David Waterhouse lives in Victoria, B.C. and pays an extra $420 a year to B.C. Hydro on top of his electricity bill in order not to have a smart meter installed in his house.
He likes his old analog meter and believes smart meters aren’t accurate, and that there are privacy issues with the information they gather. He also feels there is a health risk from the high frequency radio waves they emit while sending information to your utility.
“There are many reasons why (smart meters) can malfunction, even for a short period of time,” Waterhouse wrote. “Hydro refuses to acknowledge that fact for fear the flood gates would open.”
Waterhouse read last week’s column about Hydro Ottawa customer Marilee Pott and her $748 bill. Pott’s winter bill doubled for reasons she can’t explain. Hydro Ottawa has checked her meter and says its fine, so the fault must lie inside her house.
You can’t opt out of smart meters in Ontario. In the past six years, these devices that record your electricity use and relay it to your utility have been installed in every Ontario home where they can be, at a cost of $1 billion. But many people don’t trust them any more than Waterhouse does.
Utilities have done a poor job of selling the benefits and slow to respond to their critics. One benefit is time-of-use billing, which encourages conservation by charging less for off-peak use. You can also go online and check your usage. Utilities can react more quickly to power outages.
Beckie Codd-Downey, a press secretary to Energy Minister Bob Chiarelli, says the meters are a vital upgrade that modernizes “our outdated, inefficient energy infrastructure.”
So why are people so suspicious?
Hydro One’s billing problems, for one. Hydro One is Ontario’s largest electricity company and this winter about 65,000 customers received estimated winter bills, didn’t get any bill for 90 days or more, or received a handful of bills at once. This prompted provincial Ombud Andre Marin to take a closer look.
Several readers suggest that this is exactly where problems lie, not with the meter itself.
“The trouble is that even if the meters are 99.9 per cent accurate, that doesn’t mean that the systems handling them are,” said a reader who works in the energy industry.
So here are a few questions answered about smart meters:
Why should we trust them?
The utilities say they are tried and true and the new ones meet higher accuracy standards than the old ones. There is a solid state device that reads the meter and a radio that lets the meter send the information on.
“In six years they have shown to be 99.9 per cent accurate,” says Nancy Shaddick, a spokesman for Hydro One.
She says the meters go through three levels of testing. Manufacturers submit their products to Measurement Canada for testing. (Measurement Canada is part of Industry Canada and its job is to ensure gas and electric meters are accurate.)
After Measurement Canada’s okay, Hydro One tests them again before introducing them. Thereafter, the utility continuously samples installed meters for accuracy.
Should we trust smart meter software?
The utilities say of course, but don’t look to Measurement Canada for any confirmation.
It only verifies the accuracy of the meter, not the systems that transmit the data and create a bill.
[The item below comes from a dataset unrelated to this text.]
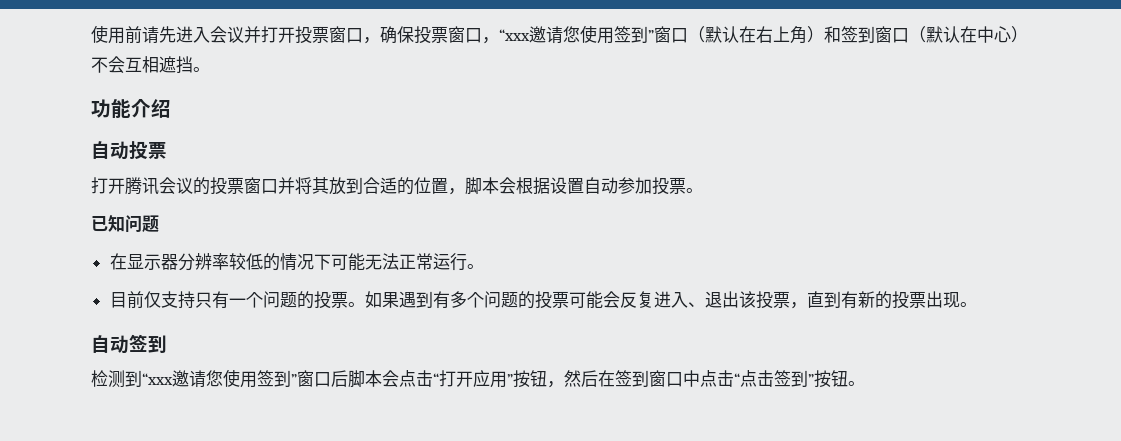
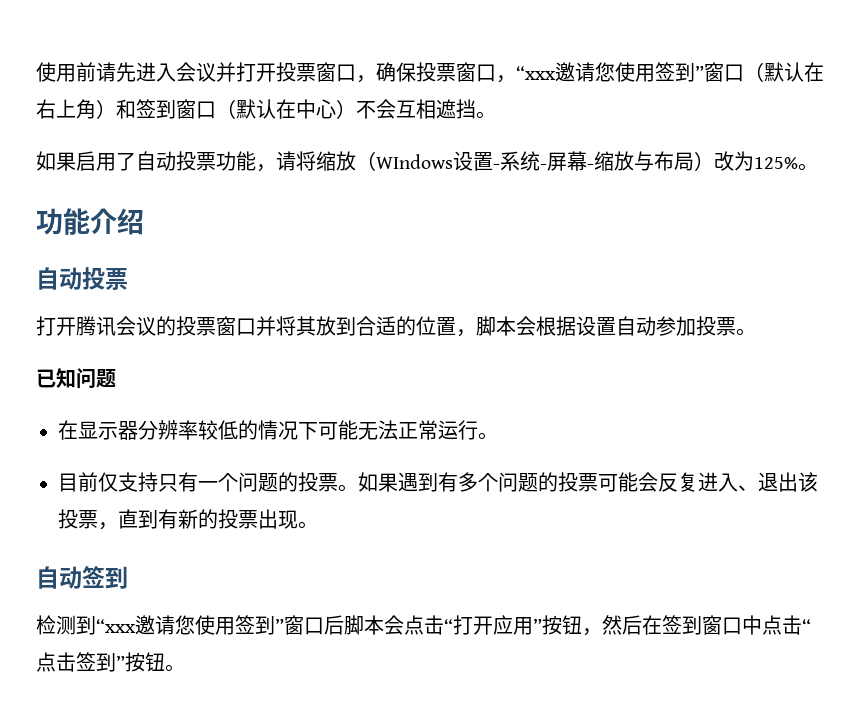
(210, 69) none -> [36,151,818,172] // 如果启用了自动投票功能，请将缩放（WIndows设置-系统-屏幕-缩放与布局）改为125%。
Michael Cimpaye, an Industry Canada spokesman, says if there’s a difference between what the meter reads and what the software sends the utility, they trust the meter.
Has the investment in smart meters led to energy conservation?
Codd-Downey says a study conducted by Newmarket Hydro found the meters helped customers reduce their on-peak consumption by an average 3 per cent, enough to take 1,000 homes off the grid.
An Ontario Energy Board study found on time-of-use pricing helped reduced the province’s on-peak demand by 3.3 per cent.
Are smart meters a health risk?
Absolutely not, says Codd-Downey. She says smart meters are considered safe by Health Canada and emit a fraction of the radio waves of cell phones and microwave ovens. They transmit for a few seconds a day. The U.S. Food and Drug Administration and the World Health Organization have also found no evidence linking them to health problems.